痛みの種類は、「膝痛(しっつう)」と「腰痛(ようつう)」が多く、「そのほか関節痛」が続いています。
運動のしすぎなどで、ヒザや腰などの関節に負荷がかかりやすいことが分かります。
痛みがあっても運動は続けている
身体の痛みを経験した後でも、「それまでと変わらず運動を続けた」人が多く、4割を超えています。
「運動の頻度を減らした」が3割で、「運動の種類を変えた」が1割ちょっとです。
多少の痛みはあっても、運動をやめる人は1割もいません。
身体の状態は把握していると思っている
「自身の健康や身体の状態を把握したうえで、それに合わせた運動を行なっている」と考えている人は、8割を超えています。
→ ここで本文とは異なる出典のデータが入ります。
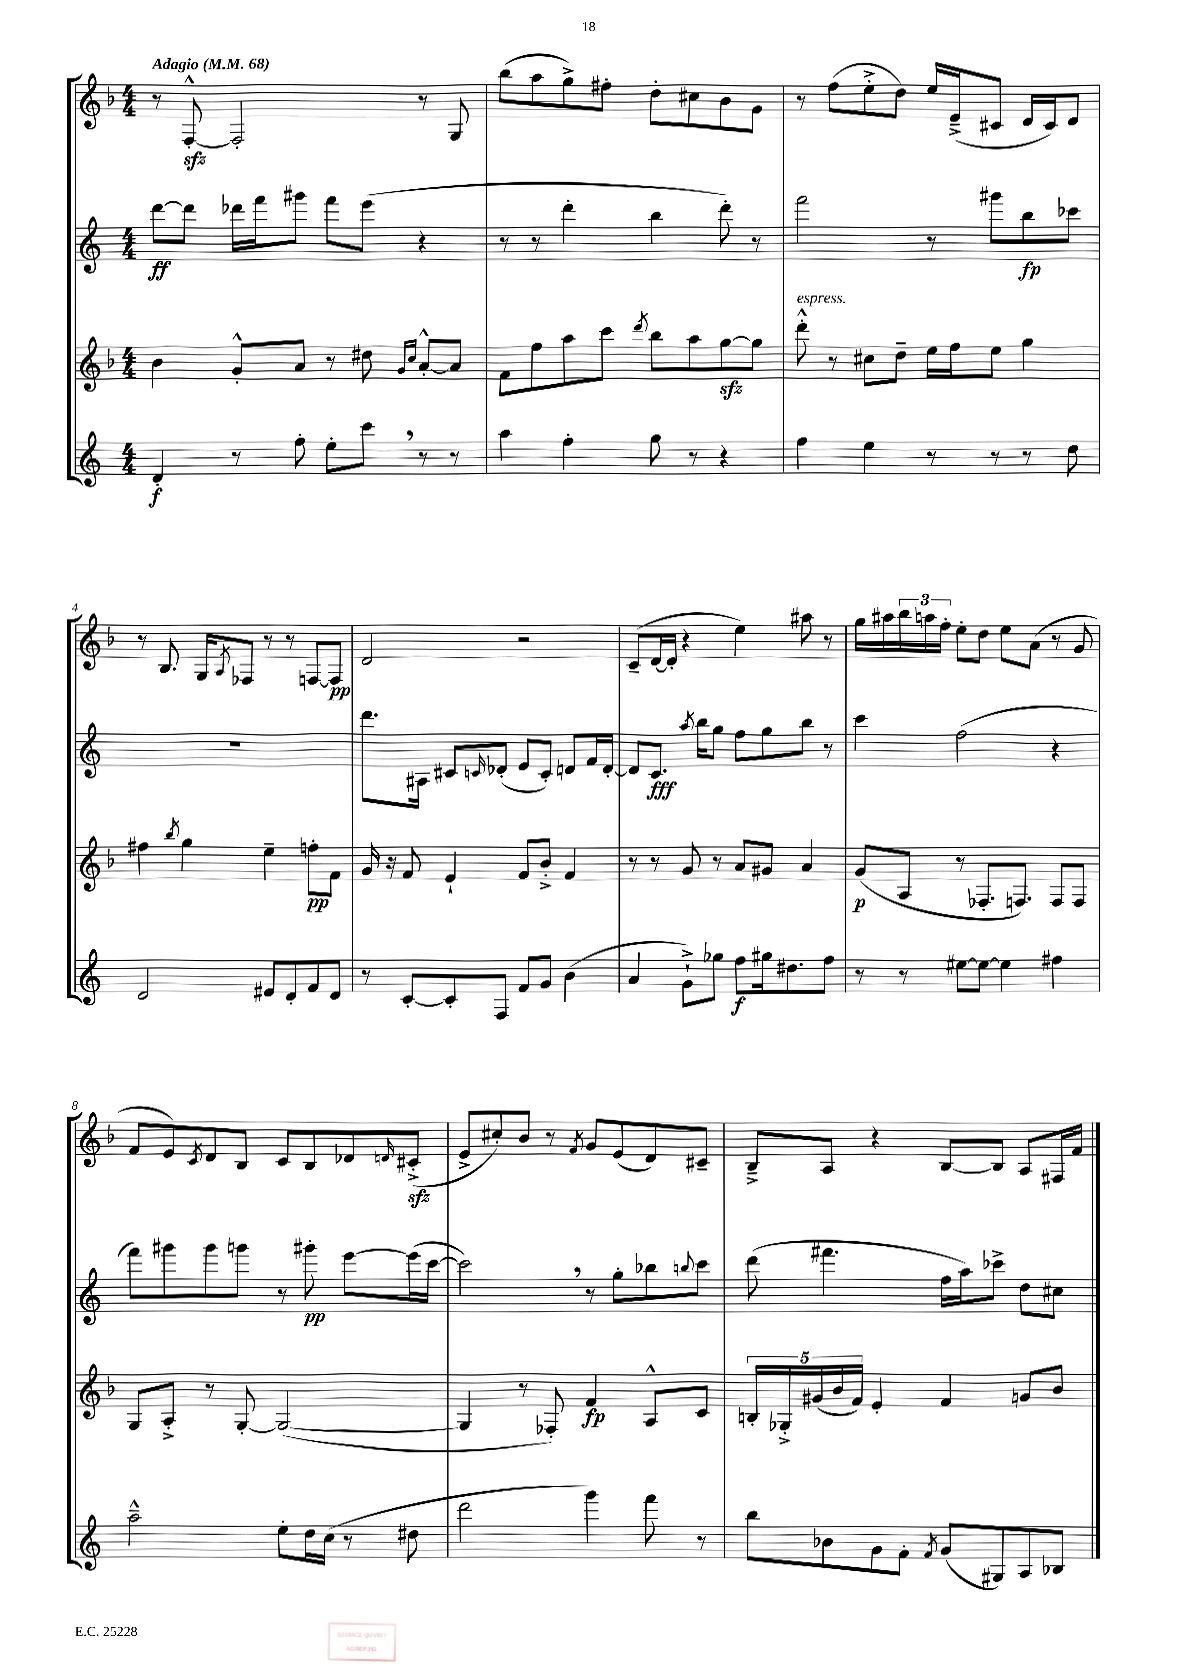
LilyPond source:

<<
\new StaffGroup <<
\new Staff = "s0" {
    \clef treble \key f \major \numericTimeSignature \time 4/4 \tempo "Adagio" 4 = 68
    r8 f8~-.-^\sfz f2-. r8 g8 |
    bes''8( a''8 g''8->) fis''8-. d''8-. cis''8 bes'8 g'8 |
    r8 f''8( e''8-.-> d''8) e''16 e'16--->( cis'8 d'16 cis'16) d'8 |
    r8 bes8. g16 \acciaccatura { a8 } fes8 r8 r8 f8~ f8\pp |
    d'2 r2 |
    c'8--( d'16~ d'16-. r4 e''4) ais''8 r8 |
    g''16 ais''16 \tuplet 3/2 { bes''16 a''16 f''16-. } e''8-. d''8 e''8 a'8( r8 g'8 |
    f'8 e'8) \acciaccatura { c'8 } d'8 bes8 c'8 bes8 des'8 \grace { d'16 } cis'8-.->\sfz( |
    e'8-> cis''8-.) bes'8 r8 \acciaccatura { f'8 } g'8 e'8( d'8) cis'8-- |
    bes8---> a8 r4 bes8~ bes8 a8 fis16 f'16 \bar "|." |
}
\new Staff = "s1" {
    \clef treble \key c \major \numericTimeSignature \time 4/4
    d'''8~\ff d'''8 des'''16 f'''16 gis'''8 f'''8 e'''8( r4 |
    r8 r8 d'''4-. b''4 d'''8-.) r8 |
    f'''2 r8 gis'''8 b''8\fp ces'''8 |
    R1 |
    d'''8. ais16 cis'8 \grace { c'16 } des'8-.( e'8 c'8-.) d'8 f'16 d'16~-. |
    d'8 c'8.\fff \acciaccatura { a''8 } b''16 g''8 f''8 g''8 b''8 r8 |
    c'''4 f''2( r4 |
    f'''8) gis'''8 gis'''8 g'''8 r8 gis'''8-.\pp e'''8~ e'''16( c'''16~ |
    c'''2) \breathe r8 g''8-. bes''8 \appoggiatura { b''8 } c'''8 |
    d'''8( fis'''4. f''16 a''16) ces'''8-> d''8 cis''8 \bar "|." |
}
\new Staff = "s2" {
    \clef treble \key f \major \numericTimeSignature \time 4/4
    bes'4 g'8-.-^ a'8 r8 dis''8 \grace { g'16 c''16 } a'8~-.-^ a'8 |
    f'8 f''8 a''8 c'''8 \acciaccatura { d'''8 } bes''8 a''8 g''8~\sfz g''8 |
    d'''8-.-^^\markup { \italic "espress." } r8 cis''8 d''8-- e''16 f''16 e''8 g''4 |
    fis''4 \acciaccatura { bes''8 } g''4 e''4-- f''8-.\pp f'8 |
    g'16 r16 f'8 e'4-! f'8 bes'8-.-> f'4 |
    r8 r8 g'8 r8 a'8 gis'8 a'4 |
    g'8\p( a8 r8 fes8.-. f8.) f8 f8 |
    g8 a8-.-> r8 g8~-. g2~( |
    g4 r8 fes8-.) f'4\fp a8-^ c'8 |
    \tuplet 5/4 { b16-. ges16-.-> gis'16( bes'16 f'16) } e'4-. f'4 g'8 bes'8 \bar "|." |
}
\new Staff = "s3" {
    \clef treble \key c \major \numericTimeSignature \time 4/4
    d'4-.\f r8 f''8-. e''8-. c'''8 \breathe r8 r8 |
    a''4 f''4-. g''8 r8 r4 |
    f''4 e''4 r8 r8 r8 d''8 |
    d'2 eis'8 d'8-. f'8 d'8 |
    r8 c'8~-. c'8-. f8 f'8 g'8 b'4( |
    a'4 g'8-!->) ges''8 f''8\f gis''16 dis''8. f''8 |
    r8 r8 eis''8~ eis''8~ eis''4 fis''4 |
    a''2---^ e''8-. d''16 c''16( r8 dis''8 |
    d'''2 g'''4) f'''8 r8 |
    b''8 bes'8 g'8 f'8-. \acciaccatura { f'8 } g'8( gis8) a8 bes8 \bar "|." |
}
>>
>>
身体の状態の把握方法は、「自宅での計測(血圧計/体組成計など)」が多く、6割を超えます。
「会社や地域の健康診断」が、3割ほどで続きます。
専門家によるコメント
この調査結果に対して、京都大学大学院 予防理学療法学講座の建内宏重(たてうちひろしげ) 特定准教授は、次のようにコメントしています。
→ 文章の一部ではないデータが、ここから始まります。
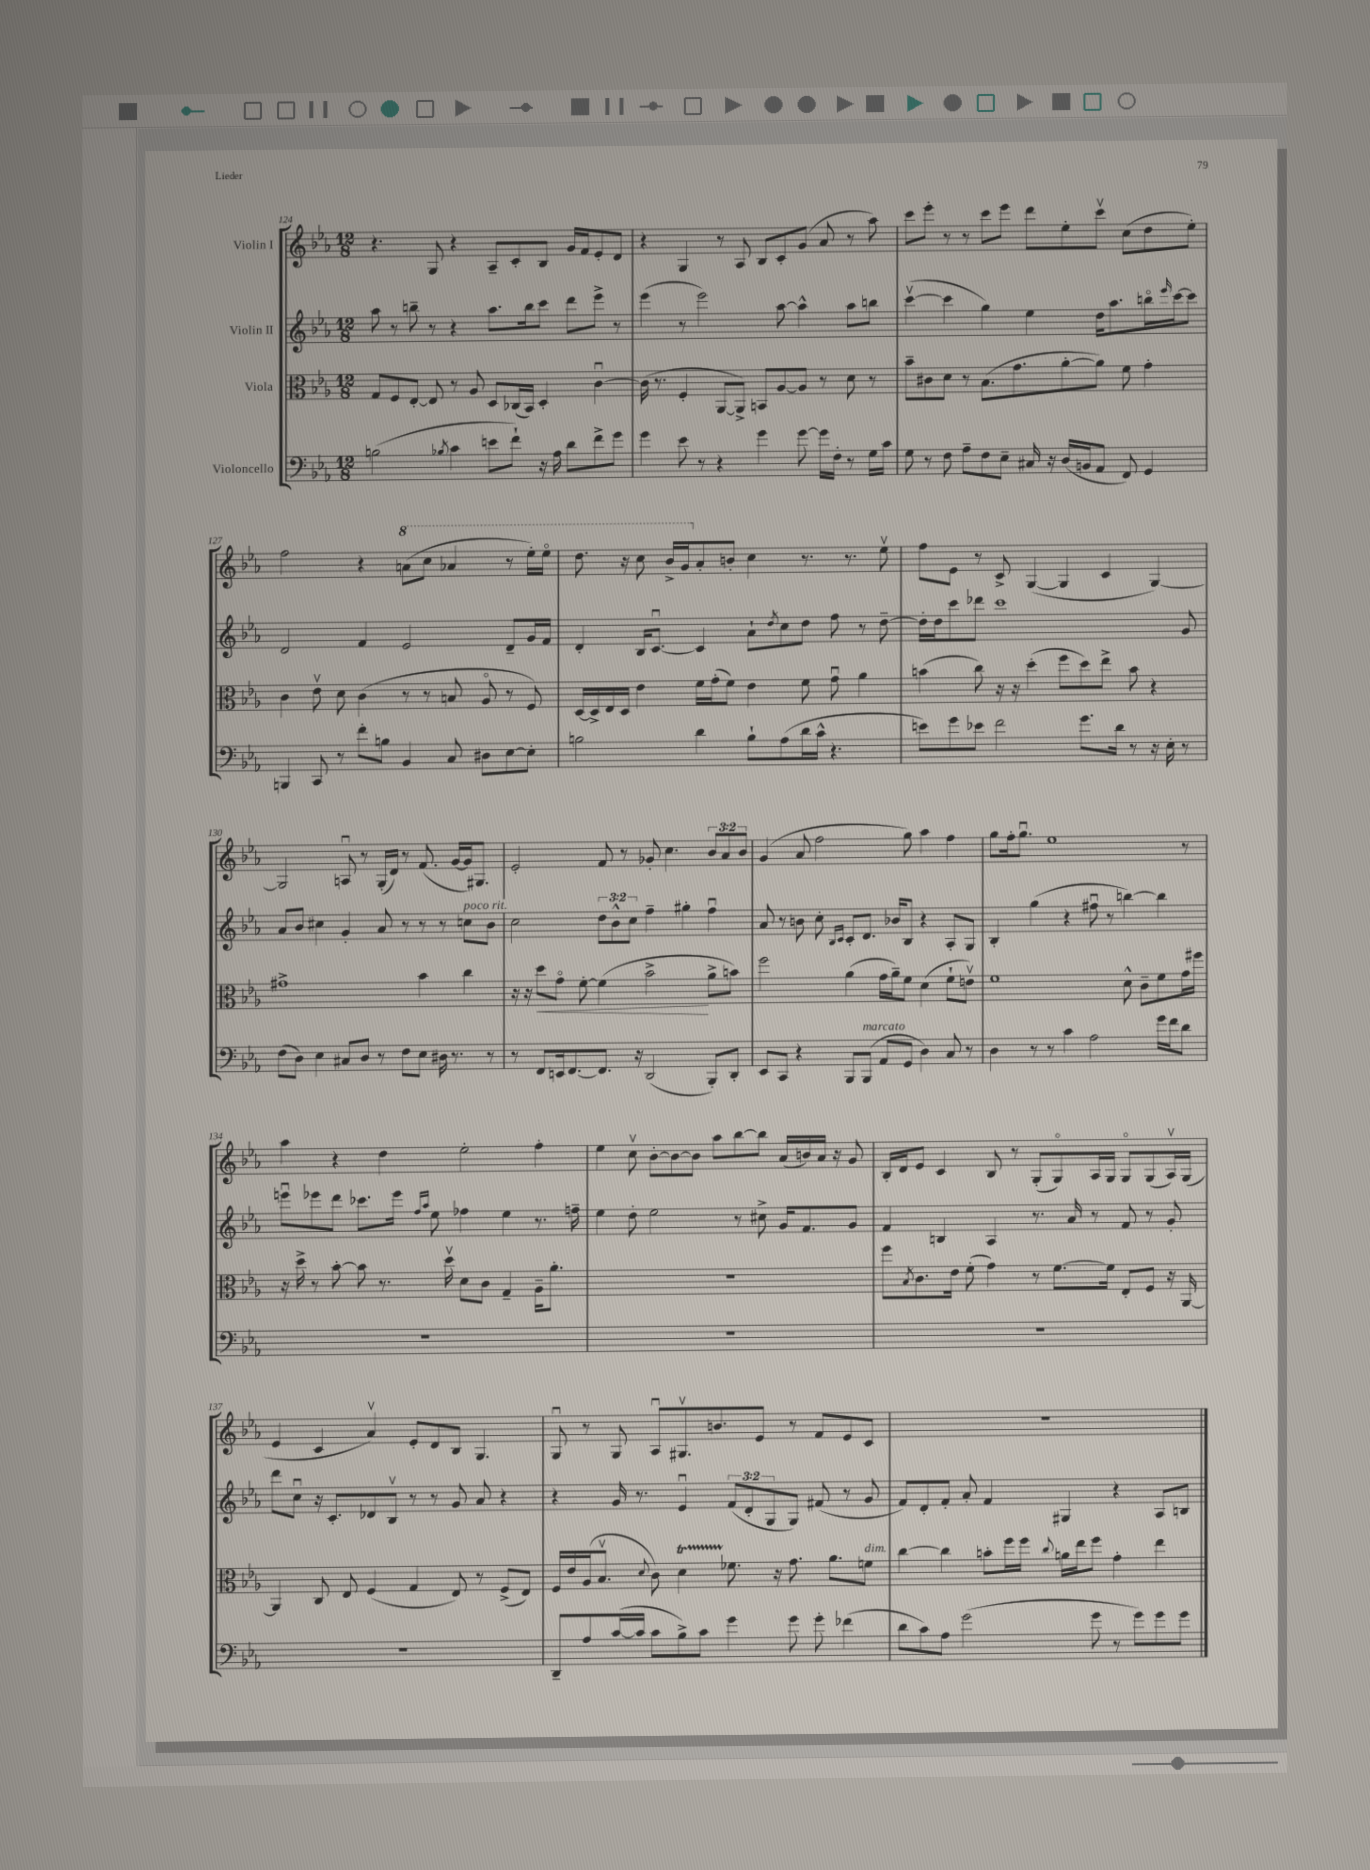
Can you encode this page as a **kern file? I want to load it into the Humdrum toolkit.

自分の健康や身体の状態を把握し運動を行なっているのにもかかわらず、身体に痛みが出てしまうのは、二つの可能性が考えられます。まず一つは、“自分の健康や身体の状態を把握する方法”が適切ではないことです。
身体の状態を把握するための方法として、多くの方は自宅での簡易な計測や健康診断などを挙げられています。
病気の早期発見に健康診断はもちろん大切ですが、適切な運動を行なっていくための身体の状態の把握としては、専門的な見地から身体の運動機能を多面的に評価することが重要です。
もう一つの可能性としては、行なっている運動の方法が適切でないことです。
適切な評価を行ない弱点が把握できたとしても、運動の方法、具体的にはトレーニングの負荷量や身体の動かし方が適切でなければ、症状を悪化させる可能性があります。
例えば、トレーニングでよく用いられるスクワット運動も、実は正しい方法で行わなければ腰や膝を痛める可能性が高い運動です。
適切な方法で運動できているかどうかは自分ではわかりにくいため、理学療法士などの専門家にチェックしてもらうことが重要です。